ABOUT THIS TASK
Copy out the lines below verbatim, from the line with "SM -100: median" through the last line, and omit the pictures from your answer.

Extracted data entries
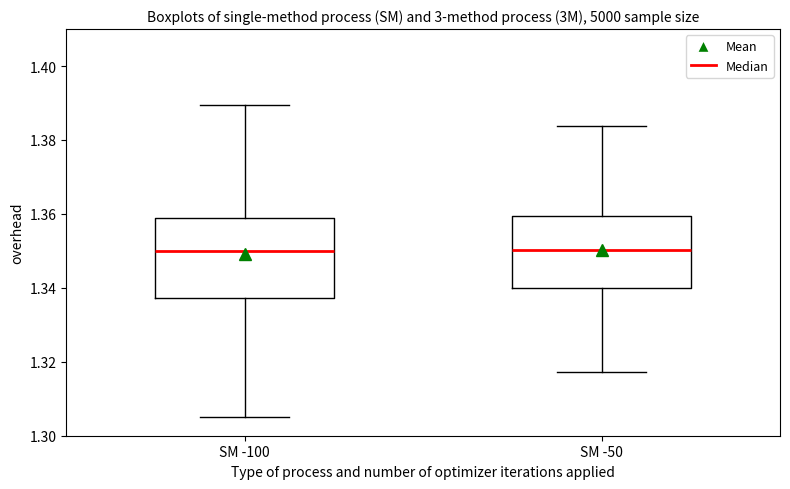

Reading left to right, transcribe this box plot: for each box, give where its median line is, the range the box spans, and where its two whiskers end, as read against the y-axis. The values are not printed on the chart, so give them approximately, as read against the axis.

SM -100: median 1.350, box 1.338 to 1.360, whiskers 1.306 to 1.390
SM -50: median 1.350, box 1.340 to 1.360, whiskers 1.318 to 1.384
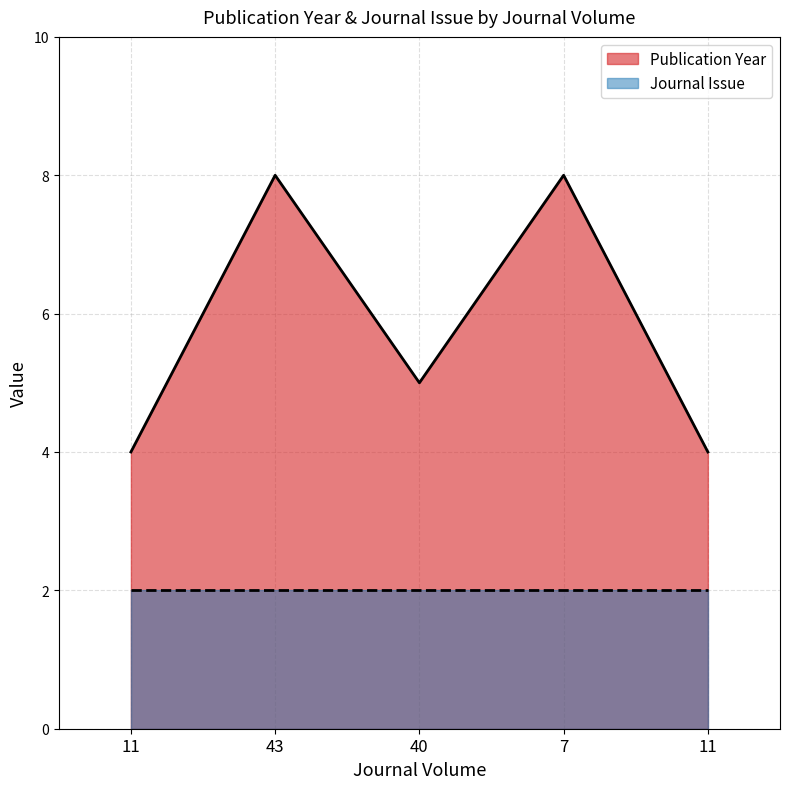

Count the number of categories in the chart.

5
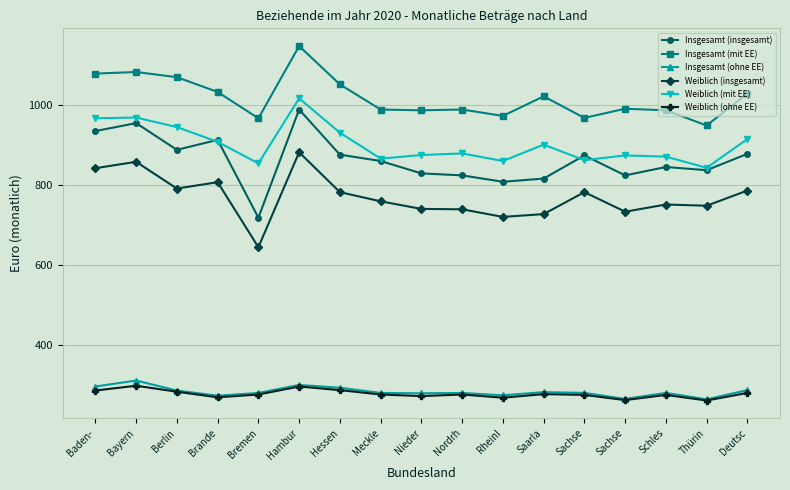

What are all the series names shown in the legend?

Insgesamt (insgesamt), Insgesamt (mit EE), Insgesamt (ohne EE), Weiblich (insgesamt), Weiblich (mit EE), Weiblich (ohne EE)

SOLUTION FOR THIS PROBLEM
SM -100: median 1.350, box 1.338 to 1.360, whiskers 1.306 to 1.390
SM -50: median 1.350, box 1.340 to 1.360, whiskers 1.318 to 1.384

Count the number of categories in the chart.

5

What are all the series names shown in the legend?

Insgesamt (insgesamt), Insgesamt (mit EE), Insgesamt (ohne EE), Weiblich (insgesamt), Weiblich (mit EE), Weiblich (ohne EE)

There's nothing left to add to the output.